In this work, we investigated the thermodynamic properties of synthetic schafarzikite (FeSb₂O\(_4\)) and tripuhyite (FeSbO\(_4\)). Low-temperature heat capacity (\(C_p\)) was determined by relaxation calorimetry. From these data, third-law entropy was calculated as \(110.7\pm 1.3\) J mol\(^{-1}\)K\(^{-1}\) for tripuhyite and \(187.1\pm 2.2\) J mol\(^{-1}\) K\(^{-1}\) for schafarzikite. Using previously published \(\Delta _fG^o\) values for both phases, we calculated their \(\Delta _fH^o\) as \(-947.8\pm 2.2\) for tripuhyite and \(-1061.2\pm 4.4\) for schafarzikite.

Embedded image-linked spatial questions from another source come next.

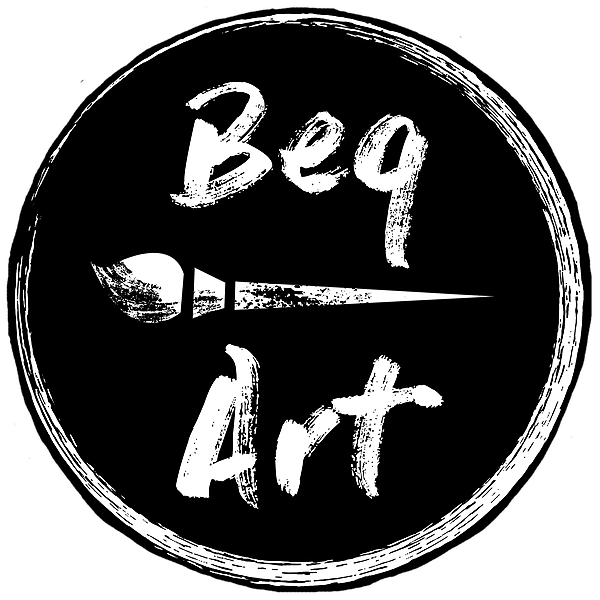
Find the location of a particular element. Image resolution: width=600 pixels, height=600 pixels. illustration of brush end of paintbrush is located at coordinates (153, 280).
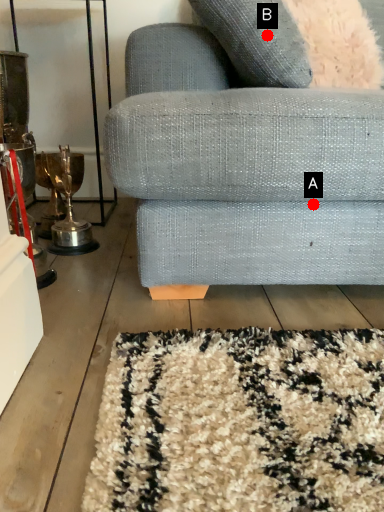
Question: Two points are circled on the image, labeled by A and B beside each circle. Which of the following is the closest to the observer?

Choices:
 (A) A is closer
 (B) B is closer

Answer: (B)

The accuracy of the data sets was tested by entropy estimates and calculation of \(\Delta _fH^o\) from estimated lattice energies (via Kapustinskii equation). Measurements of \(C_p\) above \(T = 300\) K were augmented by extrapolation to \(T = 700\) K with the frequencies of acoustic and optic modes, using the Kieffer \(C_p\) model. A set of equilibrium constants (\(\log K\)) for tripuhyite, schafarzikite, and several related phases was calculated and presented in a format that can be employed in commonly used geochemical codes. Calculations suggest that tripuhyite has a stability field that extends over a wide range of pH-p\(\epsilon\) conditions at \(T = 298.15\) K. Schafarzikite and hydrothermal oxides of antimony (valentinite, kermesite, and senarmontite) can form by oxidative dissolution and remobilization of pre-existing stibnite ores.